If the data can retrieval? And how can i get useful info from trace.log?
Any ideas?
Thank
Best regards
How to repeat:
In sq_bench directory,runs this command:./test-create --fast --verbose --host='192.168.0.26' --user='test' --password='pass' --database=sq_test --log --tcpip. And first you config default-storage-engine=ndbcluster.I increate the memory,and try it again,get the same error,and the cluster cannot start.The error hits:
In mgm node:
2005-07-06 17:39:16 [MgmSrvr] INFO -- Node 2: Node 3: API version 5.0.7
2005-07-06 17:39:16 [MgmSrvr] INFO -- Node 3: Node 2: API version 5.0.7
2005-07-06 17:39:16 [MgmSrvr] INFO -- Node 3: Start phase 1 completed
2005-07-06 17:39:16 [MgmSrvr] INFO -- Node 3: Start phase 2 completed (system restart)

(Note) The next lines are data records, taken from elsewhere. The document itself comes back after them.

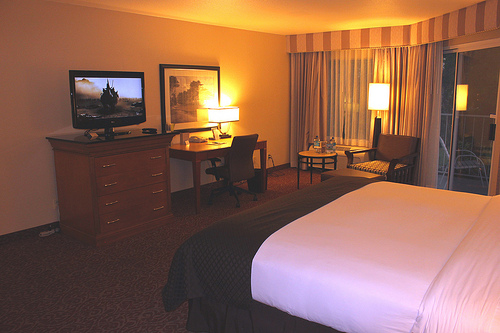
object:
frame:
[159, 63, 223, 136]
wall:
[4, 1, 285, 248]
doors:
[426, 48, 498, 191]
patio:
[433, 124, 498, 190]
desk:
[172, 135, 270, 215]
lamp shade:
[366, 82, 389, 111]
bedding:
[163, 177, 498, 330]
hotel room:
[6, 8, 498, 322]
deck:
[439, 121, 499, 190]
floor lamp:
[367, 83, 390, 161]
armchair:
[344, 117, 419, 183]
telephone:
[189, 136, 207, 143]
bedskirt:
[163, 181, 390, 322]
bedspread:
[252, 178, 499, 331]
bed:
[159, 173, 499, 329]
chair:
[204, 133, 261, 207]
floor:
[0, 153, 342, 330]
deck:
[298, 151, 338, 188]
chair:
[436, 136, 490, 188]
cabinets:
[44, 129, 182, 250]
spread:
[239, 171, 463, 326]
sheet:
[159, 173, 376, 327]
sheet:
[252, 180, 498, 331]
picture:
[161, 64, 222, 135]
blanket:
[415, 192, 500, 332]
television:
[70, 68, 146, 135]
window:
[285, 47, 498, 185]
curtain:
[288, 41, 438, 181]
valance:
[288, 0, 499, 52]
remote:
[142, 125, 158, 135]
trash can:
[246, 168, 269, 193]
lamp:
[209, 109, 242, 140]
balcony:
[440, 112, 490, 192]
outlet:
[54, 196, 59, 208]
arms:
[204, 153, 228, 199]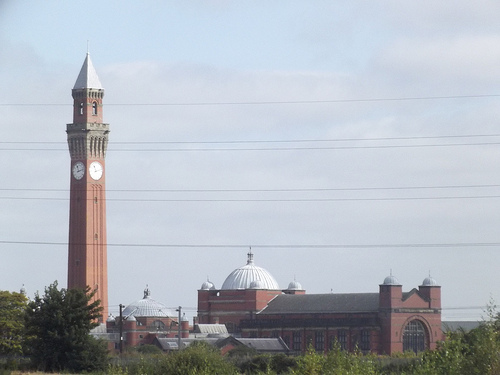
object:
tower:
[64, 47, 111, 337]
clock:
[86, 161, 105, 183]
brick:
[87, 226, 92, 236]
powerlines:
[0, 239, 499, 251]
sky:
[1, 0, 499, 272]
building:
[192, 242, 309, 334]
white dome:
[202, 246, 296, 292]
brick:
[227, 304, 235, 310]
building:
[105, 282, 190, 355]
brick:
[125, 321, 136, 328]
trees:
[17, 278, 107, 374]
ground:
[5, 353, 499, 374]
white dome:
[121, 287, 174, 318]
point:
[70, 48, 102, 89]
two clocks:
[68, 160, 107, 182]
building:
[236, 266, 457, 361]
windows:
[360, 329, 374, 351]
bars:
[360, 337, 368, 347]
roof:
[211, 331, 289, 352]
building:
[211, 333, 294, 360]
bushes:
[379, 312, 497, 373]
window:
[401, 319, 430, 353]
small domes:
[380, 273, 401, 286]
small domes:
[197, 278, 218, 292]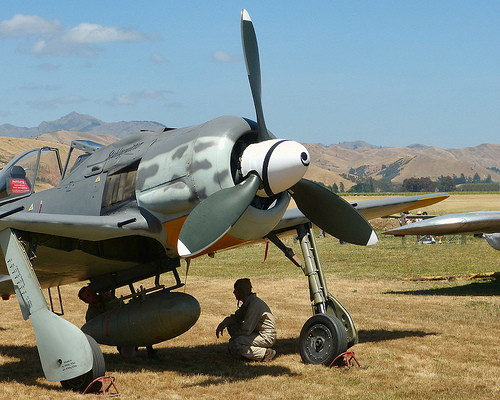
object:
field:
[0, 183, 500, 400]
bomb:
[81, 291, 201, 346]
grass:
[0, 192, 500, 400]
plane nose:
[240, 139, 312, 199]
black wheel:
[298, 314, 348, 366]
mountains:
[0, 112, 500, 207]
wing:
[238, 192, 451, 248]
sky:
[0, 0, 500, 148]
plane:
[381, 208, 500, 252]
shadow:
[381, 271, 500, 297]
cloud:
[0, 0, 237, 121]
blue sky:
[0, 0, 500, 152]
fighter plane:
[0, 9, 453, 391]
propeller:
[175, 7, 381, 261]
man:
[216, 277, 277, 362]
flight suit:
[221, 292, 280, 359]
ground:
[0, 186, 500, 400]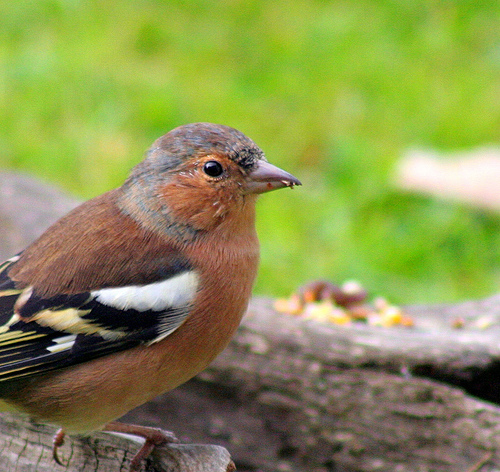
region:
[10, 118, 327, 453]
orange bird with black and white wings perched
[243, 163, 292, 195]
bird's beak contains blood and other animal remains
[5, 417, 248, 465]
bird pereched of grey rock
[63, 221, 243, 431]
bird has yellow and o\range Coke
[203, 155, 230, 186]
small round black eye on bird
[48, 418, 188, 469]
orange feet of bird on grey bench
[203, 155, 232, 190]
Eye of a bird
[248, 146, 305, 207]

2005-07-06 17:39:16 [MgmSrvr] INFO -- Node 2: Start phase 2 completed (system restart)
2005-07-06 17:39:16 [MgmSrvr] INFO -- Node 3: Start phase 3 completed (system restart)
2005-07-06 17:39:16 [MgmSrvr] INFO -- Node 2: Start phase 3 completed (system restart)
2005-07-06 17:44:38 [MgmSrvr] ALERT -- Node 1: Node 2 Disconnected
2005-07-06 17:44:39 [MgmSrvr] ALERT -- Node 1: Node 3 Disconnected
In data node:
Date/Time: Wednesday 6 July 2005 - 17:31:16
Type of error: error
Message: Job buffer congestion
Fault ID: 2334
Problem data: Job Buffer Full
Object of reference: APZJobBuffer.C
ProgramName: ndbd
ProcessID: 5810
TraceFile: /var/lib/mysql-cluster/ndb_2_trace.log.14
Version 5.0.7 (beta)
***EOM***
In sql node:
[root@mysql_sqld sql-bench]# ./test-create --verbose --host='192.168.0.26' --user='test' --password='pass' --database=sq_test --log --tcpip
Testing server 'MySQL 5.0.7 beta max log' at 2005-07-06 17:09:17
Testing the speed of creating and dropping tables
Testing with 10000 tables and 10000 loop count
Testing create of tables
Can't execute command 'create table bench_1024 (i int NOT NULL,d double,f float,s char(10),v varchar(100),primary key (i))'
Error: Can't create table './sq_test/bench_1024.frm' (errno: 904)
[root@mysql_sqld sql-bench]# perror --ndb 904;
OS error code 904: Out of fragment records (increase MaxNoOfOrderedIndexes): Permanent error: Insufficient space
When i increate the MaxNoOfOrderedIndexes,the cluster can not start any more.